Vodafone 3G turn-off sparks internet access fears
Campaigners have warned that Vodafone turning off its 3G network will lead to people with older and more basic phones falling into "digital poverty."
Vodafone will be the first UK telecoms firm to stop providing 3G when it begins a nationwide phase-out in June.
This will free up radio frequencies for faster 4G and 5G services, it says.
Vodafone says it is working to support vulnerable customers, but campaign group Digital Poverty Alliance has criticised the switch-off.
Vodafone UK's chief network officer, Andrea Dona, said 3G use had "dropped significantly" - with less than than 4% of its customers' data being used on its 3G network, compared with more than 30% in 2016.
He said that meant it was now "time to say goodbye to 3G and focus on the current benefits and future possibilities of our 4G and 5G networks".
The company says it is working with third parties, including charities, to help customers.
It has also pointed to the support it is providing for customers, including information on its website about how to check if a phone is capable of accessing 4G. It has worked with a body called We Are Digital to set up the Digital Skills Helpline, which is free to call from all UK mobiles and landlines.
Digital Poverty Alliance, which says its objective is help people access the "life-changing benefits" of digital services, says 14 million British people rarely engage online, with 18% of adults relying on their their phone to access digital services.
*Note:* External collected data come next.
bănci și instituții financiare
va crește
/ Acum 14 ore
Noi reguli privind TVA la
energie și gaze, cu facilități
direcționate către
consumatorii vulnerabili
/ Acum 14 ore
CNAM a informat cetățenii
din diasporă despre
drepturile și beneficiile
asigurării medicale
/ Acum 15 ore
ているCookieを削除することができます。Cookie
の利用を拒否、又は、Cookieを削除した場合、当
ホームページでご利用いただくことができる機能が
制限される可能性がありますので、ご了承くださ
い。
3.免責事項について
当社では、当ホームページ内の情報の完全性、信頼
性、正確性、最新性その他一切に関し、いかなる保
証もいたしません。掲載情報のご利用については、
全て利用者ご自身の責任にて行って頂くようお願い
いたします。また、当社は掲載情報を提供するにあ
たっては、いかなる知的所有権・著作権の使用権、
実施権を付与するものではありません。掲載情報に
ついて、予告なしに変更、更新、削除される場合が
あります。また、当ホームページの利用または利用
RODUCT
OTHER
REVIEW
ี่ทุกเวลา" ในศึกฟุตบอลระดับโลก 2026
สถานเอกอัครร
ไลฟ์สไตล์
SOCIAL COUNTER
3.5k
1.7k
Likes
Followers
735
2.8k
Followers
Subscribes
It said switching off 3G would have "detrimental effects".
"Older and basic devices do not have 4G capabilities, so individuals who can only get online using a basic device will fall into digital poverty," it warned in a statement.
"Switching off 3G will have an adverse effect on the mission to help more people access the digital world," it added.
'You rely on the service'
Vodafone says it is pressing ahead with a nationwide phase-out after successful pilots across Plymouth and Basingstoke.
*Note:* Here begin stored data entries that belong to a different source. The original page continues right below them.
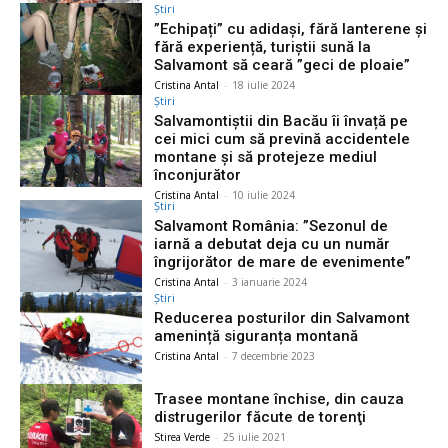
Știri
”Echipați” cu adidași, fără lanterene și
fără experiență, turiștii sună la
Salvamont să ceară ”geci de ploaie”
Cristina Antal
-
18 iulie 2024
Știri
Salvamontiștii din Bacău îi învață pe
cei mici cum să prevină accidentele
montane și să protejeze mediul
înconjurător
Cristina Antal
-
10 iulie 2024
Știri
Salvamont România: ”Sezonul de
iarnă a debutat deja cu un număr
îngrijorător de mare de evenimente”
Cristina Antal
-
3 ianuarie 2024
Știri
Reducerea posturilor din Salvamont
amenință siguranța montană
Cristina Antal
-
7 decembrie 2023
Trasee montane închise, din cauza
distrugerilor făcute de torenţi
Stirea Verde
-
25 iulie 2021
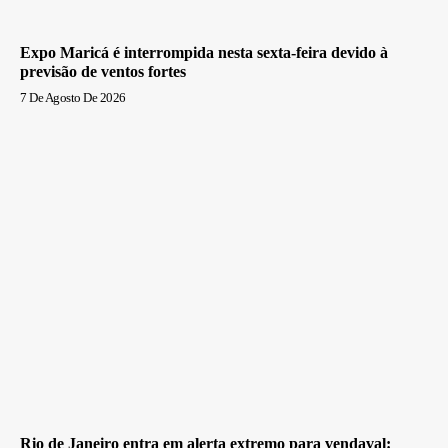
Expo Maricá é interrompida nesta sexta-feira devido à
previsão de ventos fortes
7 De Agosto De 2026
Rio de Janeiro entra em alerta extremo para vendaval:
However, some customers have expressed concern about how it will affect them.
Dan Jones, 36, a self-employed IT consultant who lives in a village near Manchester, told the BBC he only got a 3G signal at his home office.
He said he was informed by Vodafone in October that it was going to shut 3G services and since then 4G and 5G in his area had been "pretty much non-existent".
Mr Jones said he was now contemplating changing providers.
"I'm self-employed, I'm an IT consultant - when your living is made through phone calls and that sort of thing, you rely on the service," he told the BBC.
"It's not like I live out in the sticks."
The UK government and mobile phone operators have said all 2G and 3G services will be shut off by 2033 at the latest, with 3G networks being shut first.